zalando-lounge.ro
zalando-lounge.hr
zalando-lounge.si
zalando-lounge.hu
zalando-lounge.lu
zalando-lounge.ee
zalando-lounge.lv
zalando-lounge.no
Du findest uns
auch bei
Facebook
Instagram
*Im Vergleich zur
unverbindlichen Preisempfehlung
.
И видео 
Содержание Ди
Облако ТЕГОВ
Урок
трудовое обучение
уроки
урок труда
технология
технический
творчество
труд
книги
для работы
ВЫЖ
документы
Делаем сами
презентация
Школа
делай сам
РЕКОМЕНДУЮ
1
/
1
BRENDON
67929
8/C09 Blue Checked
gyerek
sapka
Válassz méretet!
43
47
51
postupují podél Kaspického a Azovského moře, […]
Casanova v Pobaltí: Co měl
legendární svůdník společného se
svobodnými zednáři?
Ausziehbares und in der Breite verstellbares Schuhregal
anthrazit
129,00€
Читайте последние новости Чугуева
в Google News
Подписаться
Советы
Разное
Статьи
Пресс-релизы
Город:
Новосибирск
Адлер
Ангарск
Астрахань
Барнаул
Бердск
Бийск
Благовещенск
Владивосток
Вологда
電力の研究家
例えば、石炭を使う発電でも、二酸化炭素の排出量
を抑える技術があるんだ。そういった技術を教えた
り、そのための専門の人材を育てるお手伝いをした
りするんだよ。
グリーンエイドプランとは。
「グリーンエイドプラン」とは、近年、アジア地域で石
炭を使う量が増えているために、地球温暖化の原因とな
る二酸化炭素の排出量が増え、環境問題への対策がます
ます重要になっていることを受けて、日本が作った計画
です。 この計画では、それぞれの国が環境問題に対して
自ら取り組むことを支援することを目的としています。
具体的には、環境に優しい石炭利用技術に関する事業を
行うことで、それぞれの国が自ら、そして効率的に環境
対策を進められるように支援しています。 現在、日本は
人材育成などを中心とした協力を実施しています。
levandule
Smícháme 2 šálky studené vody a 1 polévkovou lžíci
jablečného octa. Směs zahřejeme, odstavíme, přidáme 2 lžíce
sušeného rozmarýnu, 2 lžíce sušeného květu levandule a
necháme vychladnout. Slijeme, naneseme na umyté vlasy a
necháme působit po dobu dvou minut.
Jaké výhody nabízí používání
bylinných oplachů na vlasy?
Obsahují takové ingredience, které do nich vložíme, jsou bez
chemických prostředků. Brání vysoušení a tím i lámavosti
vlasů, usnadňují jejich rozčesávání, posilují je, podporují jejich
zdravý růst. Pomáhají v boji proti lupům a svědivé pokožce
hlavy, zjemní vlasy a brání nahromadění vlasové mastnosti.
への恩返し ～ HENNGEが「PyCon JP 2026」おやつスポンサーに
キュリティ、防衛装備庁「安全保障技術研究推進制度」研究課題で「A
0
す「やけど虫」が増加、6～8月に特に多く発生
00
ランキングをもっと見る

+ + + +

**TO-DO ITEM**
Over all the entries, say how many lines hold the string "lounge". The reply is the number alone.

**TASK OUTPUT**
8